Members of Useless Grant perform at the Pyramid Atlantic. Courtesy of Ron Akins
Members of Useless Grant perform at the Pyramid Atlantic.

I encountered senior Conor James, who is a member of Useless Grant, a pop punk and folk punk band consisting of James, seniors Molly Beckett, Kalanzi Kajubi, Jasper Saah and Isaiah Silvers and sophomore Marco Saah. James enjoys the infinitely creative aspects of being a musician. “We have a solid creative outlet. Sometimes you want to be able to convey a message and music is one of the best ways to do that,” he says. Senior Kevin Zhang, a self-proclaimed classical pianist, agrees with him. “Music fulfills me in a way that nothing else can...it gives me the opportunity to make an artistic statement,” he says.

Zhang also enjoys performing - after all, what is music without performance? “I love being able to share my interpretation with others,” he says. Junior Mariam Jiffar covers a wide variety of music with her voice and guitar, and also notes that her favorite thing about music is performing. “I really love singing for others. Sometimes I get nervous about what people will think about me, but once I’m singing I just forget all about that,” she says. James expresses a similar sentiment. "It's a very energetic experience to be able to share your work with an audience who will hopefully feed back that energy," he says. And James is already a veteran of energizing audiences: Useless Grant has played at three shows and will play another show at the Electric Maid this Friday.

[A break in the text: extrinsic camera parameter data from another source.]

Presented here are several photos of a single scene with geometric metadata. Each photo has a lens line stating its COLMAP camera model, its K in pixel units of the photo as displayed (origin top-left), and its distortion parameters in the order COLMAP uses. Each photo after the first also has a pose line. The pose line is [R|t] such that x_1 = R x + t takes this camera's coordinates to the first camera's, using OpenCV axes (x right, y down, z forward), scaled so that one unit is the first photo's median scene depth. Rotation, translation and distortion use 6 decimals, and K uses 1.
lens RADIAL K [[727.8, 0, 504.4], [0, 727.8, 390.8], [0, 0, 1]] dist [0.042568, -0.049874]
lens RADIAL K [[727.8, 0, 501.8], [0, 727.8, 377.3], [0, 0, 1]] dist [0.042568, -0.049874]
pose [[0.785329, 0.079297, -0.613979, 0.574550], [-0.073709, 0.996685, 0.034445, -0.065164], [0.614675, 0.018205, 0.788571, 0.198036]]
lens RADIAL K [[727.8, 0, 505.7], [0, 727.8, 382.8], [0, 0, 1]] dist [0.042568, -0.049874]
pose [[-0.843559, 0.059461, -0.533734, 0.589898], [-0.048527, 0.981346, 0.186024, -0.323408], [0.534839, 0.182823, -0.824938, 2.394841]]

In the middle of my journey, I realized that playing music in a group is very different from playing as a soloist. Molly Beckett, another member of Useless Grant, says that playing in the band is exciting and allows for great bonding. “It’s a good mix of goofing off and making music, so all in all it's a good time. Once we went and chilled on the roof of a middle school. That was pretty dope,” she says. On the other side, Zhang is, for the most part, a soloist and often confines himself to solitary practicing - one of the perks of being a classical pianist. Nevertheless, his love for music destroys any feelings of seclusion. “Practice is never boring. I feel very close to the music and to the composer, and I am never lonely,” he says.

As for classical music, I was a little relieved to find someone who agreed with my view. Zhang believes that the reason not many people are into classical music is because they don’t try to be. “I think everyone is capable of enjoying it. People don’t know what they’re missing out on,” he says. Beckett grew up listening to classical music so she enjoys it, but also sees the lack of enthusiasm from her compatriots. “I think classical music is great. Unfortunately, people aren’t as into it, so it’s sort of dying, but still pretty rad,” she says. However, having a love for classical music does not necessarily mean loving all of its genres; Beckett herself will not listen to baroque music. “I hate it with a burning fiery passion,” she says. “Harpsichords are the bane of my existence.”

In such a diverse population of students at Blair, it's no surprise that there is such a diverse group of musicians. Sadly, the voices of these artists often get lost in the everyday chaos. "Music – all genres – definitely needs to be appreciated more. It's a great thing to share and makes everyone feel happy, connected and safe," Jiffar believes.

Editor's note: Mariam Jiffar is a staff writer for Silver Chips Print.